Extracted page text data:
###
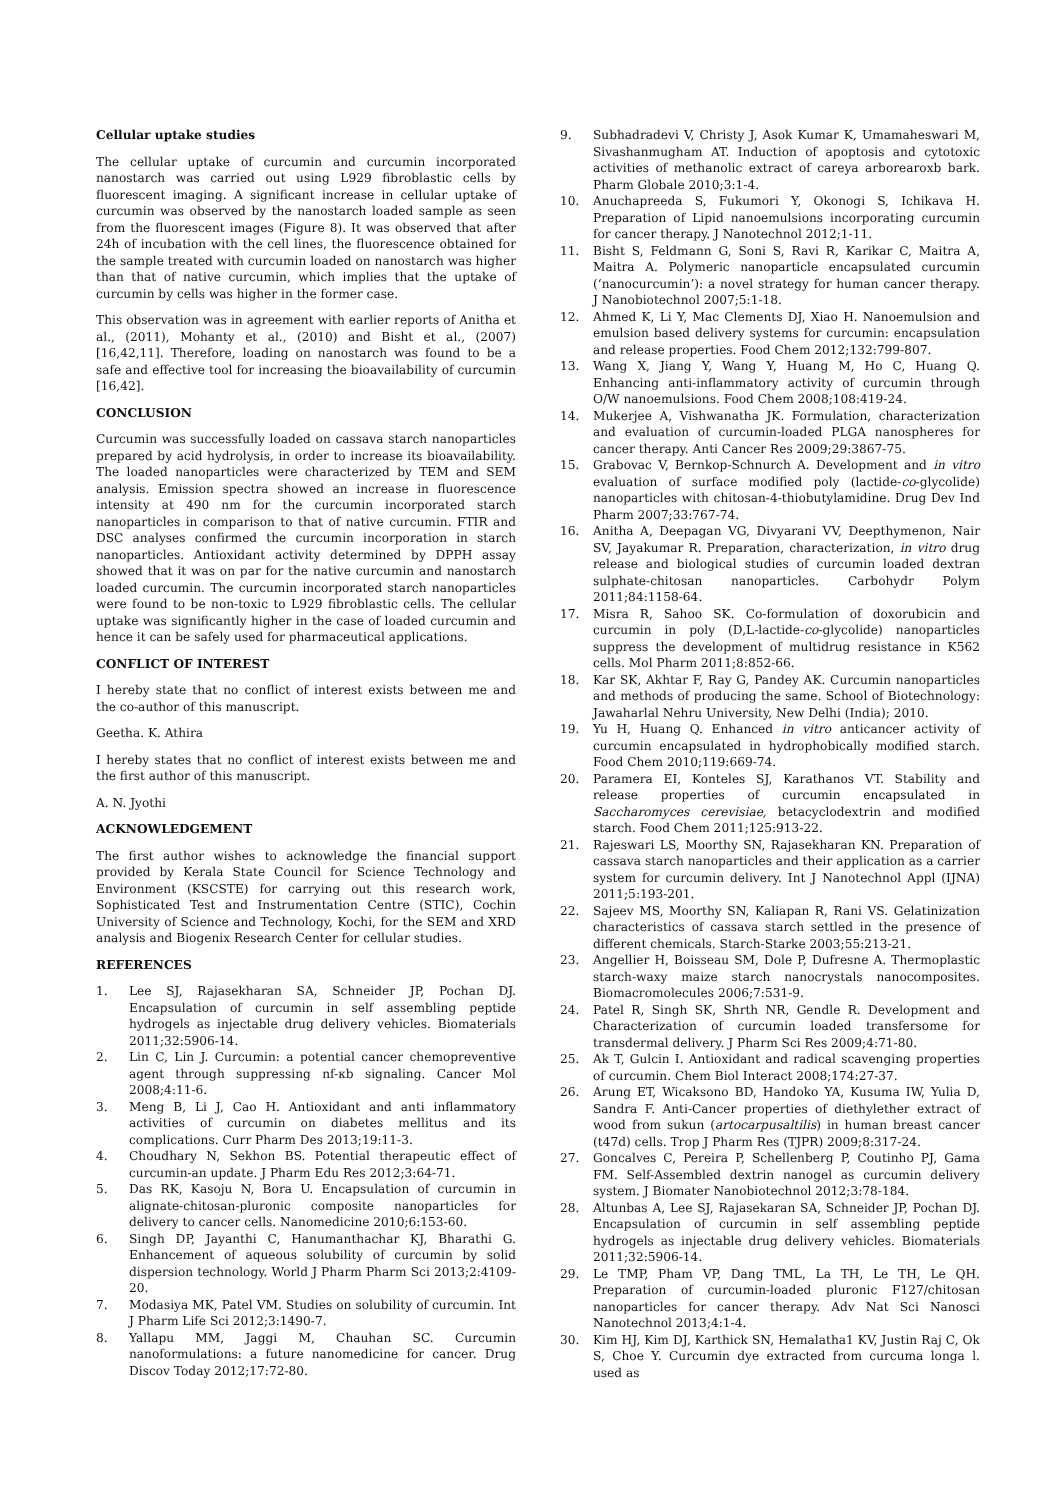Cellular uptake studies
The cellular uptake of curcumin and curcumin incorporated nanostarch was carried out using L929 fibroblastic cells by fluorescent imaging. A significant increase in cellular uptake of curcumin was observed by the nanostarch loaded sample as seen from the fluorescent images (Figure 8). It was observed that after 24h of incubation with the cell lines, the fluorescence obtained for the sample treated with curcumin loaded on nanostarch was higher than that of native curcumin, which implies that the uptake of curcumin by cells was higher in the former case.
This observation was in agreement with earlier reports of Anitha et al., (2011), Mohanty et al., (2010) and Bisht et al., (2007) [16,42,11]. Therefore, loading on nanostarch was found to be a safe and effective tool for increasing the bioavailability of curcumin [16,42].
CONCLUSION
Curcumin was successfully loaded on cassava starch nanoparticles prepared by acid hydrolysis, in order to increase its bioavailability. The loaded nanoparticles were characterized by TEM and SEM analysis. Emission spectra showed an increase in fluorescence intensity at 490 nm for the curcumin incorporated starch nanoparticles in comparison to that of native curcumin. FTIR and DSC analyses confirmed the curcumin incorporation in starch nanoparticles. Antioxidant activity determined by DPPH assay showed that it was on par for the native curcumin and nanostarch loaded curcumin. The curcumin incorporated starch nanoparticles were found to be non-toxic to L929 fibroblastic cells. The cellular uptake was significantly higher in the case of loaded curcumin and hence it can be safely used for pharmaceutical applications.
CONFLICT OF INTEREST
I hereby state that no conflict of interest exists between me and the co-author of this manuscript.
Geetha. K. Athira
I hereby states that no conflict of interest exists between me and the first author of this manuscript.
A. N. Jyothi
ACKNOWLEDGEMENT
The first author wishes to acknowledge the financial support provided by Kerala State Council for Science Technology and Environment (KSCSTE) for carrying out this research work, Sophisticated Test and Instrumentation Centre (STIC), Cochin University of Science and Technology, Kochi, for the SEM and XRD analysis and Biogenix Research Center for cellular studies.
REFERENCES
1. Lee SJ, Rajasekharan SA, Schneider JP, Pochan DJ. Encapsulation of curcumin in self assembling peptide hydrogels as injectable drug delivery vehicles. Biomaterials 2011;32:5906-14.
2. Lin C, Lin J. Curcumin: a potential cancer chemopreventive agent through suppressing nf-κb signaling. Cancer Mol 2008;4:11-6.
3. Meng B, Li J, Cao H. Antioxidant and anti inflammatory activities of curcumin on diabetes mellitus and its complications. Curr Pharm Des 2013;19:11-3.
4. Choudhary N, Sekhon BS. Potential therapeutic effect of curcumin-an update. J Pharm Edu Res 2012;3:64-71.
5. Das RK, Kasoju N, Bora U. Encapsulation of curcumin in alignate-chitosan-pluronic composite nanoparticles for delivery to cancer cells. Nanomedicine 2010;6:153-60.
6. Singh DP, Jayanthi C, Hanumanthachar KJ, Bharathi G. Enhancement of aqueous solubility of curcumin by solid dispersion technology. World J Pharm Pharm Sci 2013;2:4109-20.
7. Modasiya MK, Patel VM. Studies on solubility of curcumin. Int J Pharm Life Sci 2012;3:1490-7.
8. Yallapu MM, Jaggi M, Chauhan SC. Curcumin nanoformulations: a future nanomedicine for cancer. Drug Discov Today 2012;17:72-80.
9. Subhadradevi V, Christy J, Asok Kumar K, Umamaheswari M, Sivashanmugham AT. Induction of apoptosis and cytotoxic activities of methanolic extract of careya arborearoxb bark. Pharm Globale 2010;3:1-4.
10. Anuchapreeda S, Fukumori Y, Okonogi S, Ichikava H. Preparation of Lipid nanoemulsions incorporating curcumin for cancer therapy. J Nanotechnol 2012;1-11.
11. Bisht S, Feldmann G, Soni S, Ravi R, Karikar C, Maitra A, Maitra A. Polymeric nanoparticle encapsulated curcumin (‘nanocurcumin’): a novel strategy for human cancer therapy. J Nanobiotechnol 2007;5:1-18.
12. Ahmed K, Li Y, Mac Clements DJ, Xiao H. Nanoemulsion and emulsion based delivery systems for curcumin: encapsulation and release properties. Food Chem 2012;132:799-807.
13. Wang X, Jiang Y, Wang Y, Huang M, Ho C, Huang Q. Enhancing anti-inflammatory activity of curcumin through O/W nanoemulsions. Food Chem 2008;108:419-24.
14. Mukerjee A, Vishwanatha JK. Formulation, characterization and evaluation of curcumin-loaded PLGA nanospheres for cancer therapy. Anti Cancer Res 2009;29:3867-75.
15. Grabovac V, Bernkop-Schnurch A. Development and in vitro evaluation of surface modified poly (lactide-co-glycolide) nanoparticles with chitosan-4-thiobutylamidine. Drug Dev Ind Pharm 2007;33:767-74.
16. Anitha A, Deepagan VG, Divyarani VV, Deepthymenon, Nair SV, Jayakumar R. Preparation, characterization, in vitro drug release and biological studies of curcumin loaded dextran sulphate-chitosan nanoparticles. Carbohydr Polym 2011;84:1158-64.
17. Misra R, Sahoo SK. Co-formulation of doxorubicin and curcumin in poly (D,L-lactide-co-glycolide) nanoparticles suppress the development of multidrug resistance in K562 cells. Mol Pharm 2011;8:852-66.
18. Kar SK, Akhtar F, Ray G, Pandey AK. Curcumin nanoparticles and methods of producing the same. School of Biotechnology: Jawaharlal Nehru University, New Delhi (India); 2010.
19. Yu H, Huang Q. Enhanced in vitro anticancer activity of curcumin encapsulated in hydrophobically modified starch. Food Chem 2010;119:669-74.
20. Paramera EI, Konteles SJ, Karathanos VT. Stability and release properties of curcumin encapsulated in Saccharomyces cerevisiae, betacyclodextrin and modified starch. Food Chem 2011;125:913-22.
21. Rajeswari LS, Moorthy SN, Rajasekharan KN. Preparation of cassava starch nanoparticles and their application as a carrier system for curcumin delivery. Int J Nanotechnol Appl (IJNA) 2011;5:193-201.
22. Sajeev MS, Moorthy SN, Kaliapan R, Rani VS. Gelatinization characteristics of cassava starch settled in the presence of different chemicals. Starch-Starke 2003;55:213-21.
23. Angellier H, Boisseau SM, Dole P, Dufresne A. Thermoplastic starch-waxy maize starch nanocrystals nanocomposites. Biomacromolecules 2006;7:531-9.
24. Patel R, Singh SK, Shrth NR, Gendle R. Development and Characterization of curcumin loaded transfersome for transdermal delivery. J Pharm Sci Res 2009;4:71-80.
25. Ak T, Gulcin I. Antioxidant and radical scavenging properties of curcumin. Chem Biol Interact 2008;174:27-37.
26. Arung ET, Wicaksono BD, Handoko YA, Kusuma IW, Yulia D, Sandra F. Anti-Cancer properties of diethylether extract of wood from sukun (artocarpusaltilis) in human breast cancer (t47d) cells. Trop J Pharm Res (TJPR) 2009;8:317-24.
27. Goncalves C, Pereira P, Schellenberg P, Coutinho PJ, Gama FM. Self-Assembled dextrin nanogel as curcumin delivery system. J Biomater Nanobiotechnol 2012;3:78-184.
28. Altunbas A, Lee SJ, Rajasekaran SA, Schneider JP, Pochan DJ. Encapsulation of curcumin in self assembling peptide hydrogels as injectable drug delivery vehicles. Biomaterials 2011;32:5906-14.
29. Le TMP, Pham VP, Dang TML, La TH, Le TH, Le QH. Preparation of curcumin-loaded pluronic F127/chitosan nanoparticles for cancer therapy. Adv Nat Sci Nanosci Nanotechnol 2013;4:1-4.
30. Kim HJ, Kim DJ, Karthick SN, Hemalatha1 KV, Justin Raj C, Ok S, Choe Y. Curcumin dye extracted from curcuma longa l. used as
###
Find "A. N. Jyothi" in the entries above and copy that whole line exactly, then each line after it through the line that contains "12. Ahmed K, Li".

◆ The completed task
A. N. Jyothi
ACKNOWLEDGEMENT
The first author wishes to acknowledge the financial support provided by Kerala State Council for Science Technology and Environment (KSCSTE) for carrying out this research work, Sophisticated Test and Instrumentation Centre (STIC), Cochin University of Science and Technology, Kochi, for the SEM and XRD analysis and Biogenix Research Center for cellular studies.
REFERENCES
1. Lee SJ, Rajasekharan SA, Schneider JP, Pochan DJ. Encapsulation of curcumin in self assembling peptide hydrogels as injectable drug delivery vehicles. Biomaterials 2011;32:5906-14.
2. Lin C, Lin J. Curcumin: a potential cancer chemopreventive agent through suppressing nf-κb signaling. Cancer Mol 2008;4:11-6.
3. Meng B, Li J, Cao H. Antioxidant and anti inflammatory activities of curcumin on diabetes mellitus and its complications. Curr Pharm Des 2013;19:11-3.
4. Choudhary N, Sekhon BS. Potential therapeutic effect of curcumin-an update. J Pharm Edu Res 2012;3:64-71.
5. Das RK, Kasoju N, Bora U. Encapsulation of curcumin in alignate-chitosan-pluronic composite nanoparticles for delivery to cancer cells. Nanomedicine 2010;6:153-60.
6. Singh DP, Jayanthi C, Hanumanthachar KJ, Bharathi G. Enhancement of aqueous solubility of curcumin by solid dispersion technology. World J Pharm Pharm Sci 2013;2:4109-20.
7. Modasiya MK, Patel VM. Studies on solubility of curcumin. Int J Pharm Life Sci 2012;3:1490-7.
8. Yallapu MM, Jaggi M, Chauhan SC. Curcumin nanoformulations: a future nanomedicine for cancer. Drug Discov Today 2012;17:72-80.
9. Subhadradevi V, Christy J, Asok Kumar K, Umamaheswari M, Sivashanmugham AT. Induction of apoptosis and cytotoxic activities of methanolic extract of careya arborearoxb bark. Pharm Globale 2010;3:1-4.
10. Anuchapreeda S, Fukumori Y, Okonogi S, Ichikava H. Preparation of Lipid nanoemulsions incorporating curcumin for cancer therapy. J Nanotechnol 2012;1-11.
11. Bisht S, Feldmann G, Soni S, Ravi R, Karikar C, Maitra A, Maitra A. Polymeric nanoparticle encapsulated curcumin (‘nanocurcumin’): a novel strategy for human cancer therapy. J Nanobiotechnol 2007;5:1-18.
12. Ahmed K, Li Y, Mac Clements DJ, Xiao H. Nanoemulsion and emulsion based delivery systems for curcumin: encapsulation and release properties. Food Chem 2012;132:799-807.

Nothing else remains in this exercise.